The Crowders also took environmental concerns into account. Rather than have most of its windows on the western side, as the old house did, the new house is lined with Kalwall on the upper portion of its south-facing side. The translucent fiberglass material lets sunlight bathe the interiors, so the family rarely has to turn on a light during the day. Deep roof overhangs protect the building from gaining too much heat during Raleigh's steamy summers. Kay oversaw the creation of carefully landscaped outdoor areas, such as a manmade pond, a dining pavilion, and a front lawn that serves as a front porch.
Three-foot-wide openings between rooms, lever door handles, and a wheelchair-friendly shower ensure accessibility should the Crowders or any of their relatives ever need it. “We designed this house to meet our needs now and later,” Thomas says. They can think about the future with confidence now. This house is here to stay.

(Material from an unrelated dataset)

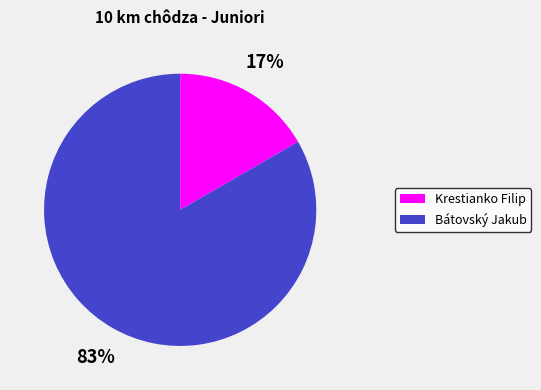

Combined, do Bátovský Jakub and Krestianko Filip account for over 50%?

Yes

After sifting through the scorched remains of their home and belongings, the Crowders felt they were due for some good fortune. So they took a course in feng shui, the ancient Chinese art of creating environments that promote well-being and positive energy. “We found that feng shui is all about sound design principles,” says Thomas, and the new house incorporates some of their discoveries. Operable windows, clerestories, and oversized sliding doors permit a constant flow of fresh air, a feng shui mainstay. High ceilings are also thought to be lucky, and the vaulted ceiling in the main living space measures over 15 feet at its topmost point. Kay's side yard pond, with its gentle waterfall and darting goldfish, is a model of correct feng shui.

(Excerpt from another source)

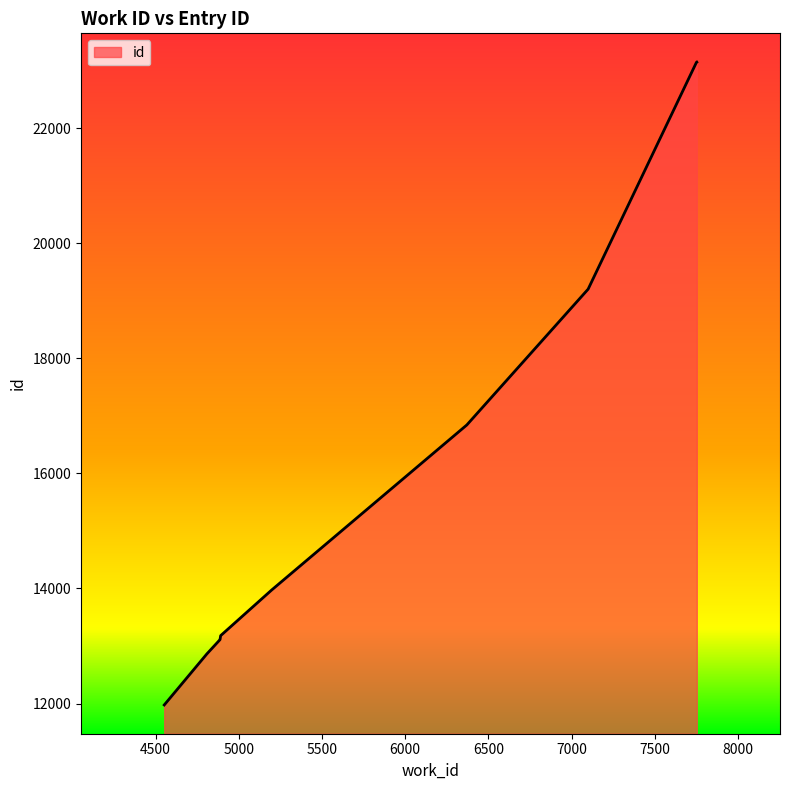

What is the smallest value displayed?

11975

Not everything fits into the complex system; exposed ceiling beams, for example, contradict feng shui rules. “That's one reason why we also have some flat ceilings, to minimize the effect of the beams,” says Thomas. “It was very important, especially for Kay, to have some form of spirituality in the design. But we didn't get to the point where it was going to dictate what we did.”
It took T.W. Smith Co. about nine months to build the Crowder residence. For a highly detailed, custom job like this one, that's a pretty quick turnaround time. To vice president Tony Zlatovich (right), though, it seemed long. “The timeline for our usual projects is 4 to 6 months,” he says.

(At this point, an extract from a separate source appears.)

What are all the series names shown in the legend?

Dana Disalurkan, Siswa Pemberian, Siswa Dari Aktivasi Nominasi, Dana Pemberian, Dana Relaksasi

As a commercial contractor, T.W. Smith generally runs on a tighter schedule than a home builder. The company gets help from SureTrak project management software by Primavera, but the biggest factor in its ability to deliver well-built, on-time projects is the high caliber of the people it hires to work on its jobsites. It employs several tradespeople full-time, including the skilled finish carpenter who hung the doors and detailed the trim at the Crowder house. And prompt payment policies have given it access to the best subs in town. “For our entire existence, we've paid our invoices in a timely manner,” says president Dan Hill (above left). “That's getting less and less common, so if our subs are choosing between us and another contractor, it really helps us. It's the most important reason why we've been able to hire top people.”